Antique booksとして相応しいのはBewick1826 (6th), 1832 (7th), 1847 (8th)が妥当かとされている。
5冊目はCatullus上記「樹木信仰の起源」を「カトゥルス」とする説は妥当か?やはり、本来のカトゥルスの詩集と考えるべきだろうという。バスカヴィル版カトゥルス(1772年)は8vo.と4toの2種類があるといわれる。
6冊目は「聖戦」The Holy War 通説はバニヤンの著作とされ、安価な本が殆どでおそらく当時は100均本扱い。バニヤン以外の候補としてThomas FullerのHistory of the Holy warre (1639)。17世紀にはいくつかの版があるが、18世紀にはない(?)、19世紀になり復活している。このなかで可能性の高いのがPickering版(1840年頃)だという。

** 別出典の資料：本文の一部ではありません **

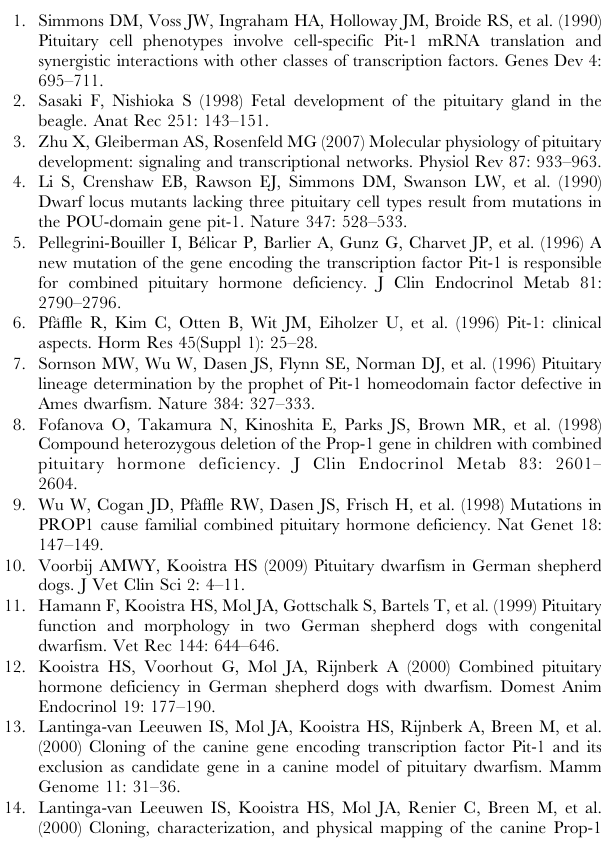
Table S1 Size and DNA sequence of intron 5 of LHX3 in mammals. Table S2 Birth year, sex and origin of German shep- herd dogs included in the study of pituitary dwarfism. Table S3 Genome wide set of microsatellite markers. Table S4 DNA sequences of oligonucleotides used in the study of pituitary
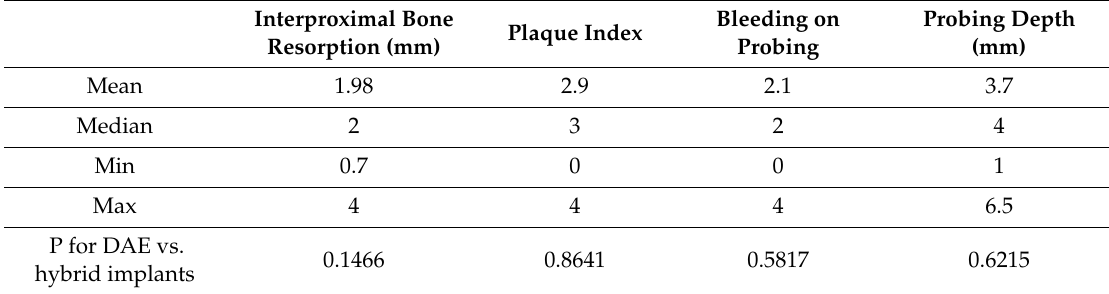
Table 1. Bone level and peri-implant health parameters recorded at the five-year follow-up appointment.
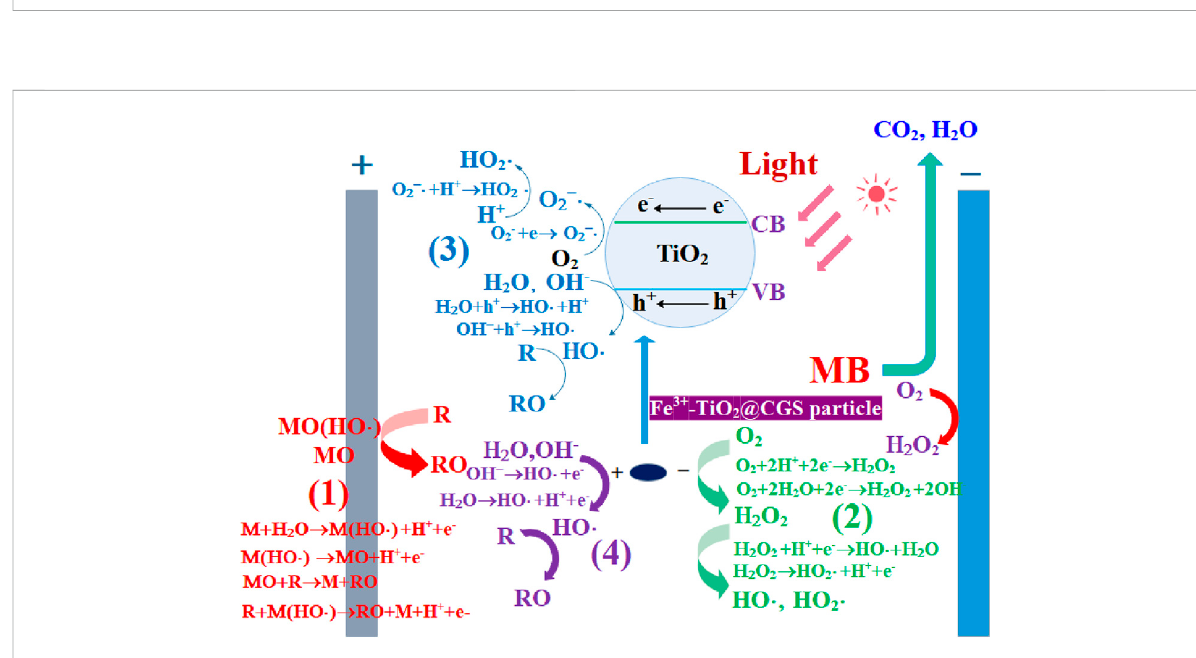
FIGURE 7 Mechanism diagram of MB degradation by three-dimensional electrode photoelectric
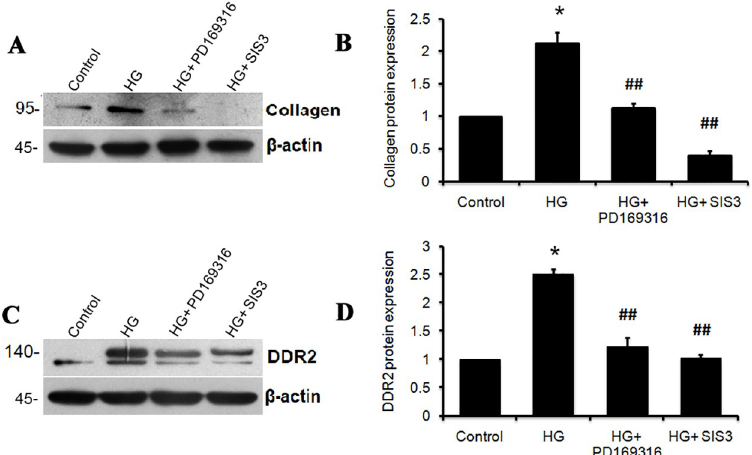
Fig 3. SMAD2/3 inhibition attenuates HG-induced DDR2 and collagen expression. Sub-confluent quiescent cultures of vascular adventitial fibroblasts in M199 were pre-treated with SMAD2 inhibitor, PD169316, and SMAD3 inhibitor, SIS3, for 1 h and subsequently with HG for 12 h. Post-HG treatment, protein was isolated and subjected to western blot analysis for detection of: ( A and B) Collagen type 1 alpha 1; � p < 0.05 vs. control, ##p < 0.01 vs. HG (One- way ANOVA p < 0.05) and ( C and D) DDR2; � p < 0.05 vs. control, ##p < 0.01 vs. HG. (One-way ANOVA p < 0.05). β - actin was used as loading control. Data are representative of three independent experiments, n = 3. Error bars represent SD.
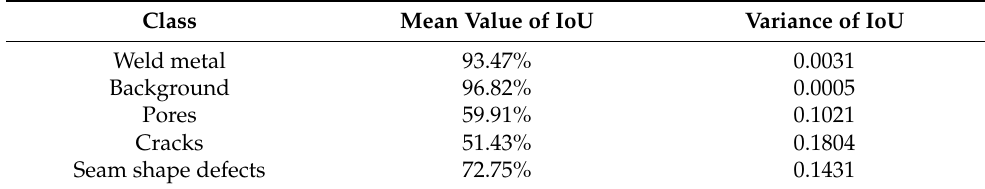
Table 9. Comparison of five classes with image resolution 1024 × 512 based on 57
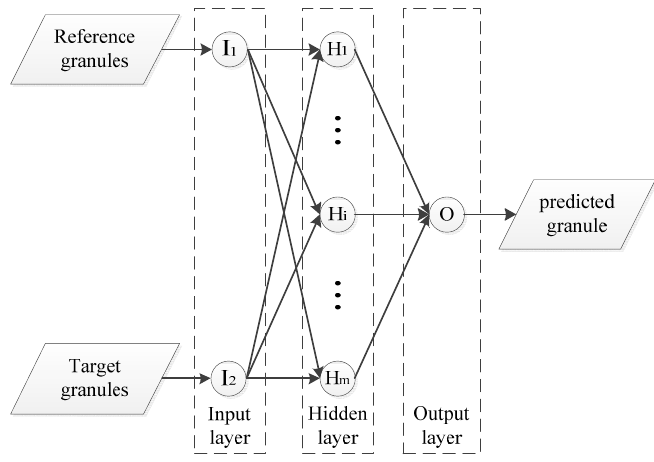
Figure 10. Topological structure of predicted Artificial Neural Network (ANN) in single granular level.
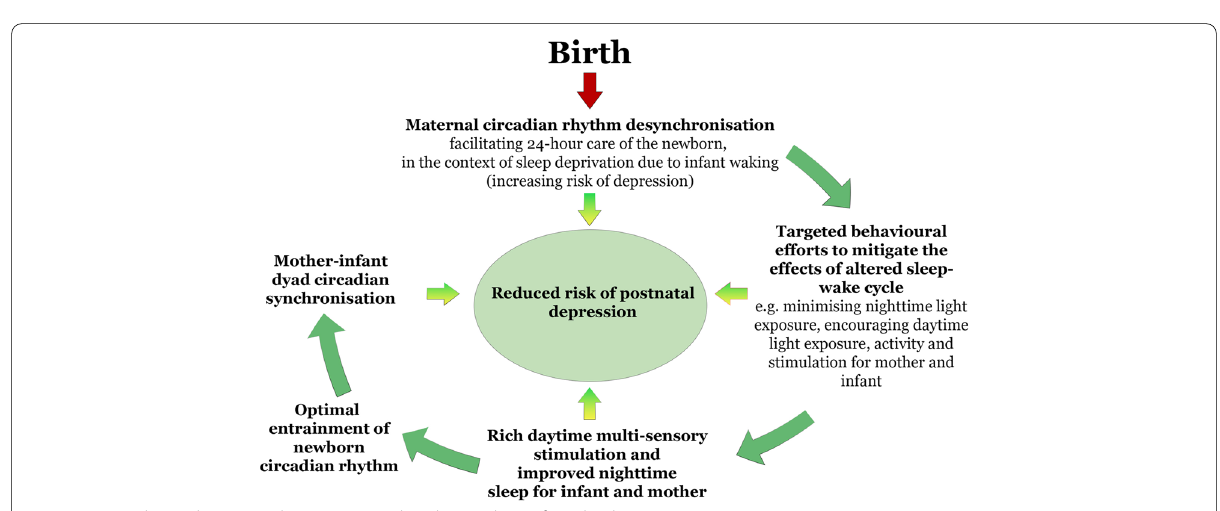
Fig. 2 Optimal circadian resynchronisation within the mother-infant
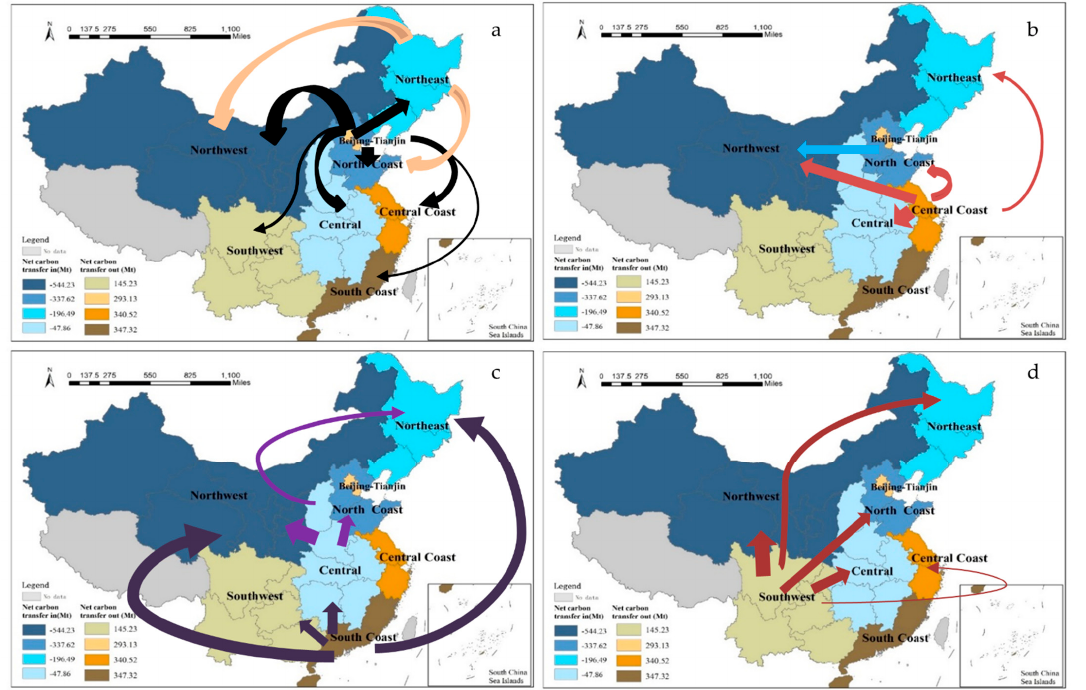
Figure 5. Spatial distribution and steering of net carbon transfer in the eight regions. ( a ) Net carbon transfer out flows from Beijing–Tianjin and the northeast region, ( b ) net carbon transfer out flows from the north coast and central coast regions, ( c ) net carbon transfer out flows from the central and south coast regions, and ( d ) net carbon transfer-out flows from the southwest region.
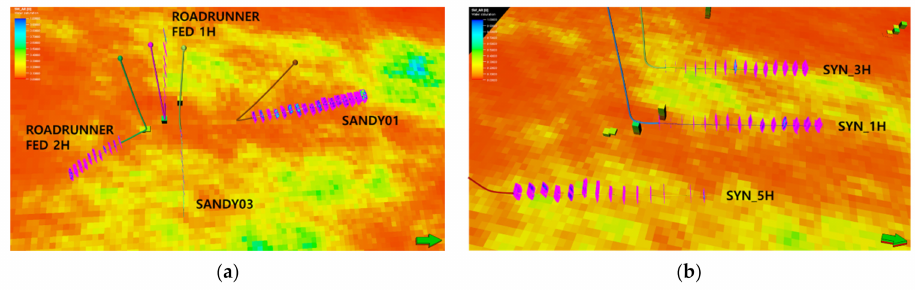
Figure 7. HFT results of ( a ) “Actual Well Pattern” and ( b ) “Proposed Well Pattern”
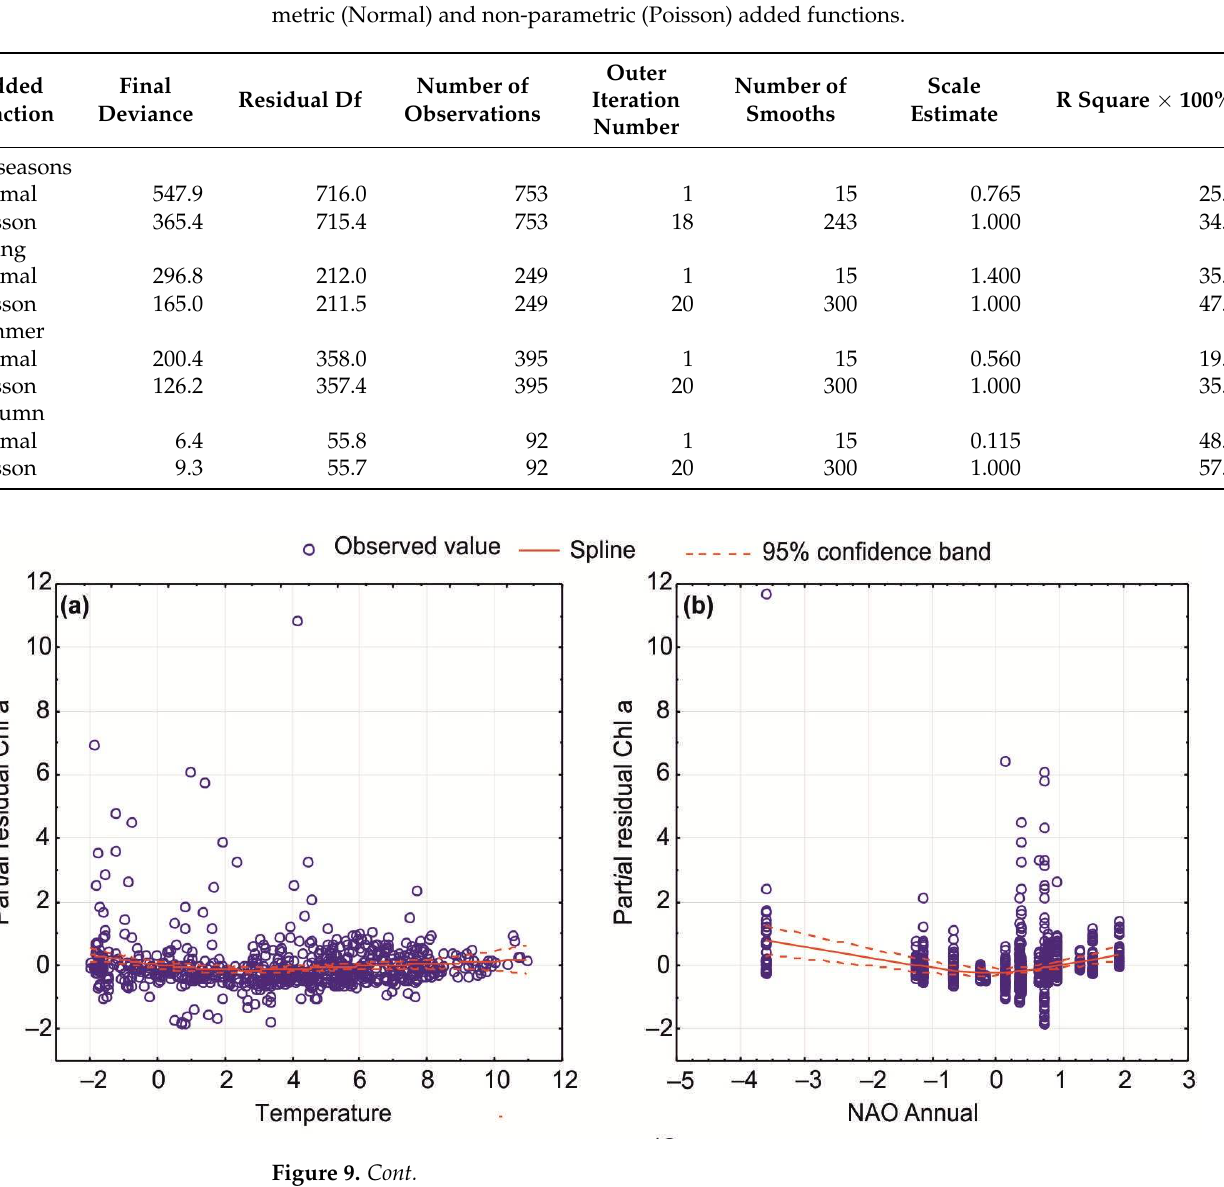
Figure 9. Significant GAM results (parametric, normal added functions) for Chl ‐ a as a response variable in relation to climatic predictors as explanatory variables in the Barents Sea during the period 1984–2021. Smoothed best ‐ fit lines with 95% confidence intervals for combined data (all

最後に「樹木崇拝の起源」の謎について次の2点について締め切られた。
◆なぜワトスンはこの書籍を知っていたのか?
著者G. アレンはコナン₌ドイルの近所に住み、親しい友人の間柄であって出版代理人として、書籍の貸借があり、またジョージ・ニューンズ社から出版物の事は知っていた。
◆なぜホームズはこの書籍を持っていたのか?
ホームズは失踪中でチベットに赴いている、チベット仏教での「一切衆生悉有仏性論」生きとし生けるものは、全て仏となり成仏となる性質を内に持っているという説に感心があったからであろうと。他にThomas FullerのHistory of the Holy Warre(1639)が19世紀になり復活したこと。The Holy WarのPickeringのバラ戦争のヨークシャや、ランカシャーのウオルター・ホームズ、トーントンの戦い等祖先の地との関わりがあった、ということで締めとなった。
質疑応答の際たるものはどうしてこれらのレア本を手に入れられたかであったが、残念ながらヒミツであった。追分フォーラムの校長先生に中尾先生が、仏滅会250回記念仏滅会6月の実行委員長に私が指名される。
記念行事は本日から始まっており、機関紙SH紀元133年納め号に特集(1)から連載。シアターOMの大木PMからの《ボヘミアの醜聞》観劇と次回3月20~22日の《赤毛連盟》公演の案内。本日の新入会員へ221回記念の221mlのライン付きジョッキの贈呈。次回2月仏滅会案内が森田由紀子さんからあった。懇親会は近くのビヤホールでお酒と話で盛りあがり、次回2月の神戸仏滅会を楽しみにして三々五々と散会したのでありました。